The city’s food world hovered over the weekend in a way that felt unavoidable: I ate at Slurp, a noodle bar launched in 2017 by Philipp Ineiter, one of many chefs with roots in René Redzepi’s Noma orbit. Conversations in Copenhagen already reflected a wave of former staffers speaking out about the restaurant industry’s darker culture—accusations ranging from verbal and physical mistreatment to far more serious allegations about conduct. Those revelations have complicated how locals and visitors interpret the city’s celebrated culinary identity, adding a political and ethical cadence to casual dining decisions.
Films that connected the intimate and the global
On screen, the festival favored work that married personal stories to wider systems. Ian Purnell’s Arctic Link stood out for its hypnotic approach to a deceptively technical subject: the film explores deep-sea broadband lines (there are reportedly enough to circle the globe repeatedly) and the campaign to bring connectivity to a remote Alaskan community. Purnell assembles images of ships, cable-laden waters and industrial scale into a collage that feels as tactile as a bowl of noodles—both objects of concentration, both carriers of human intention. For me, it was the most thrilling title in the DOX: AWARD selection; the jury, however, saw things differently.
Prize winners and thematic threads
The festival jury handed the top prize to Dongnan Chen’s Whispers in May, a luminous coming-of-age story set in the Liangshan Mountains that blurs the line between lived experience and constructed scenes. The film follows three charismatic teenage girls as they travel to a nearby village to buy a dress for an impending rite of passage, and in doing so the work questions the boundary between observation and fiction—an example of what hybrid non-fiction films can accomplish when they treat both modes as equally truthful. The choice underlined how CPH:DOX continues to embrace formal hybridity.
Other notable winners
Several other films earned deserved attention: Nolwenn Hervé’s The Cord offers an energizing, human-scale portrait of a women’s health clinic in Venezuela and the people who sustain it, functioning as a kind of time capsule of daily life before the reported capture of President Maduro in January. Nathan Grossman’s AMAZOMANIA revisits Swedish filmmaker Erling Söderström’s 1996 expedition to the Carubo tribe, then persuades Söderström to retrace his earlier journey. The result interrogates the filmmaker’s legacy and the ethical complications of expeditionary cinema, occasionally evoking the eccentric self-mythologizing of early Herzog protagonists.

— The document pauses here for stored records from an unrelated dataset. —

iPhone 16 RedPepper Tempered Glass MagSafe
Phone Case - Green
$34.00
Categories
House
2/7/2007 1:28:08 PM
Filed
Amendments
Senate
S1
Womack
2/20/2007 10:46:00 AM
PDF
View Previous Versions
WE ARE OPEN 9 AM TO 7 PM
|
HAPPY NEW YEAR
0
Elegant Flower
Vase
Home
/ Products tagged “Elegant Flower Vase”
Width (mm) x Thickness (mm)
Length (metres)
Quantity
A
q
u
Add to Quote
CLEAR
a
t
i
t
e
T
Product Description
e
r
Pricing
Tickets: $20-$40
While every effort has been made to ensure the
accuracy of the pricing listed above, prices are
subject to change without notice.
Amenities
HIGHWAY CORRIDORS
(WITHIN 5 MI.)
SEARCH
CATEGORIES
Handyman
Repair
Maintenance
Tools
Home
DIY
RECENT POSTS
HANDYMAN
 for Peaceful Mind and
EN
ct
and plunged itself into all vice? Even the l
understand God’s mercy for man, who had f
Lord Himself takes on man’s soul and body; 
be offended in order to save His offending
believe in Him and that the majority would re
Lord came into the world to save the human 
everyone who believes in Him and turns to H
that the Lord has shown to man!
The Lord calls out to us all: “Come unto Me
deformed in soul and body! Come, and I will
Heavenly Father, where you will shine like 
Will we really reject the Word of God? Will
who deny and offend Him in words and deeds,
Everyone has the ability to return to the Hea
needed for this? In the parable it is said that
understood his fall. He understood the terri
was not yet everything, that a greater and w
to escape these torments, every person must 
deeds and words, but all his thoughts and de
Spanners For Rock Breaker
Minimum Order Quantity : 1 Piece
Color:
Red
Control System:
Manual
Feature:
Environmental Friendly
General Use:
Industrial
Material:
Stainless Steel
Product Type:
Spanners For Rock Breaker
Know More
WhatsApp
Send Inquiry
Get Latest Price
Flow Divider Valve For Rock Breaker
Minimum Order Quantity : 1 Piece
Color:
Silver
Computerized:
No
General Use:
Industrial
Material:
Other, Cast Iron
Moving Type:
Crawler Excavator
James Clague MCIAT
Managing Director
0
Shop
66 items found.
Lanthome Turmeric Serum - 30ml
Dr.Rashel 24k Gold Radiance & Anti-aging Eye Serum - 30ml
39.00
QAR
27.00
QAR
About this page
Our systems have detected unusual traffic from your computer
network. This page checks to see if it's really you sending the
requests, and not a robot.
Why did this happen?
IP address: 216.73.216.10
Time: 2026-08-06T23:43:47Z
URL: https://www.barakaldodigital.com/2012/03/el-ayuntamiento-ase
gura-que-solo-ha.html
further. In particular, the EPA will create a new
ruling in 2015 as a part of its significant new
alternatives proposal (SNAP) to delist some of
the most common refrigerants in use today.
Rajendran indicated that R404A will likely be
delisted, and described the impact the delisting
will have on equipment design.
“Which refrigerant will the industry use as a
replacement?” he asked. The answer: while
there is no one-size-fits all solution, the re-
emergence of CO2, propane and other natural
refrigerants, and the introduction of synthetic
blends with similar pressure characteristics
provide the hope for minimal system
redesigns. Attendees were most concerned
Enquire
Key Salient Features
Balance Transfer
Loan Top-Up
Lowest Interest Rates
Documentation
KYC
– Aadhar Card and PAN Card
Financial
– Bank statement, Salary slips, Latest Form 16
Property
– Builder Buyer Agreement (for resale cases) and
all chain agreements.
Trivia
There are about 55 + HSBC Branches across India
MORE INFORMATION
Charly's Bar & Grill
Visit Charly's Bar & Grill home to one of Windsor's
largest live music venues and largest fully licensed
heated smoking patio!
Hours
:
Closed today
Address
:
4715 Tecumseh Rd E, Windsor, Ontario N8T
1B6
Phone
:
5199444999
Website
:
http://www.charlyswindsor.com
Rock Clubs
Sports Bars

Nature, labor and regional stories
Otilia Portillo’s Daughters of the Forest – Mycelium Chronicles dives into fungal ecologies with trippy sound design and an equal respect for ancestral know-how and scientific methods, framing the exchange between elders and younger researchers as collaborative rather than oppositional. Jeanie Finlay’s All Rivers Spill Their Stories to the Sea shifts the frame to England’s northeast and traces the collapse of local fisheries, offering a heartfelt, almost pseudo-Loachian study of communities eroded by short-term politics and economic decisions. Both films demonstrate how environmental stories sit alongside labor and cultural survival at the festival’s core.
Audience moments and filmmaker encounters
Some screenings became social events: the European premiere of John Wilson’s The Story of Concrete filled a 650-seat theater, where Wilson’s blend of cosmic worry and oddball humor felt like an extended episode of his How to series. The packed room cheered an onstage conversation with Louis Theroux, who then presented his own challenging film, The Settlers, keeping the late-night energy alive. Meanwhile, Sinéad O’Shea’s All About the Money provided a riveting case study in personality and power. It profiles Fergie Chambers—an heir to a publishing fortune whose online persona and political rhetoric merge into something both charismatic and alarming—through years of footage in a Berkshire commune and in Tunisia, where Chambers pursues unlikely investments. O’Shea’s access feels intimate without exploitation, producing a humane, often hilarious portrait that lingers long after the credits roll.